All database trips should use the EF Core async extensions.

// Count before paging
var total = await filteredQuery.CountAsync(cancellationToken);

// Execute after paging + projection
var data = await projectedQuery.ToListAsync(cancellationToken);

FlexQueryAsync handles all of this for you internally.


⚠️ Critical Warning: Double Filtering

Caution

The most common mistake in FlexQuery.NET is applying filters twice.

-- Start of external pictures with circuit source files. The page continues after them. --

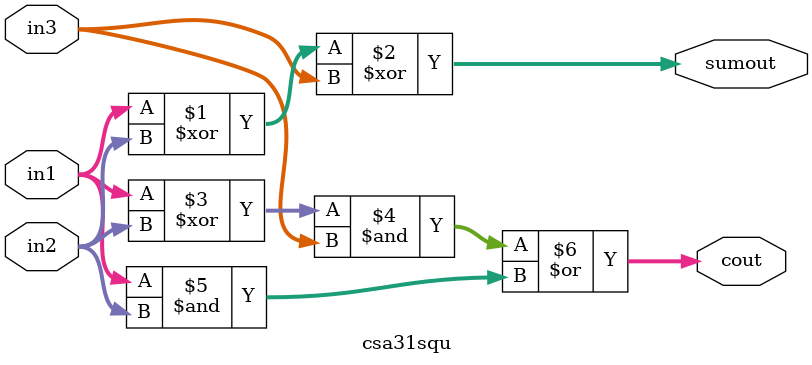
<source format=v>
module csa31squ(cout,sumout,in1,in2,in3);
input[30:0]in1,in2,in3;
output[30:0]cout,sumout;
assign sumout=(in1^in2)^in3;
assign cout=((in1^in2)&in3)|(in1&in2);
endmodule

</source>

WRONG — This filters twice:

// ❌ DO NOT DO THIS
var options = QueryOptionsParser.Parse(parameters);

// Step 1: ApplyValidatedQueryOptions applies filter internally
var query = _context.Users.AsQueryable();
var query = query.ApplyValidatedQueryOptions(options);

// Step 2: ToProjectedQueryResultAsync ALSO applies filter internally
// The WHERE clause is duplicated in SQL!
var result = await query.ToProjectedQueryResultAsync(options);

CORRECT — Use FlexQueryAsync:

// ✅ CORRECT: Everything in one call, filter applied once
var result = await _context.Users.FlexQueryAsync<User>(parameters, exec =>
{
    exec.AllowedFields = new HashSet<string> { "id", "name", "email" };
});

CORRECT — Manual pipeline, filter applied once:

// ✅ CORRECT: Manual pipeline — each step called exactly once
var options = QueryOptionsParser.Parse(parameters);
options.ValidateOrThrow<User>(execOptions);

var query = _context.Users.AsQueryable();
query = query.ApplyFilter(options);
query = query.ApplySort(options);

var total = await query.CountAsync();

query = query.ApplyPaging(options);
query = query.ApplyFilteredIncludes(options);

var data = await query.ApplySelect(options).ToListAsync();
return Ok(options.BuildQueryResult(data, total));

Complete Manual Pipeline Example

For when you need full control — e.g., injecting custom tenant filter between steps:

[HttpGet]
public async Task<IActionResult> GetUsers([FromQuery] FlexQueryParameters parameters, CancellationToken ct)
{
    // 1. Parse
    var options = QueryOptionsParser.Parse(parameters);

    // 2. Validate
    var execOptions = new QueryExecutionOptions
    {
        AllowedFields = new HashSet<string> { "id", "name", "email", "status", "createdAt" },
        MaxFieldDepth = 2
    };
    options.ValidateOrThrow<User>(execOptions);

    // 3. Start query
    var query = _context.Users
        .Where(u => u.TenantId == CurrentTenantId) // custom pre-filter
        .AsQueryable();

    // 4. Apply FlexQuery filter
    query = query.ApplyFilter(options);
    query = query.ApplySort(options);

    // 5. Count BEFORE paging
    var total = await query.CountAsync(ct);

    // 6. Page + includes
    query = query.ApplyPaging(options);
    query = query.ApplyFilteredIncludes(options);

    // 7. Project + execute
    var data = await query.ApplySelect(options).ToListAsync(ct);

    // 8. Return
    return Ok(options.BuildQueryResult(data, total));
}

Deprecated Methods (v1 → v2)

The following methods are deprecated in v2 and will be removed in v3.

Deprecated Replacement
ToQueryResultAsync FlexQueryAsync
ToProjectedQueryResultAsync FlexQueryAsync
ApplyValidatedQueryOptions Manual pipeline + ValidateOrThrow<T>
QueryOptionsParser.Parse(QueryRequest) QueryOptionsParser.Parse(FlexQueryParameters)

Warning

Deprecated methods are marked with [Obsolete] and hidden from IntelliSense. They will be removed in v3.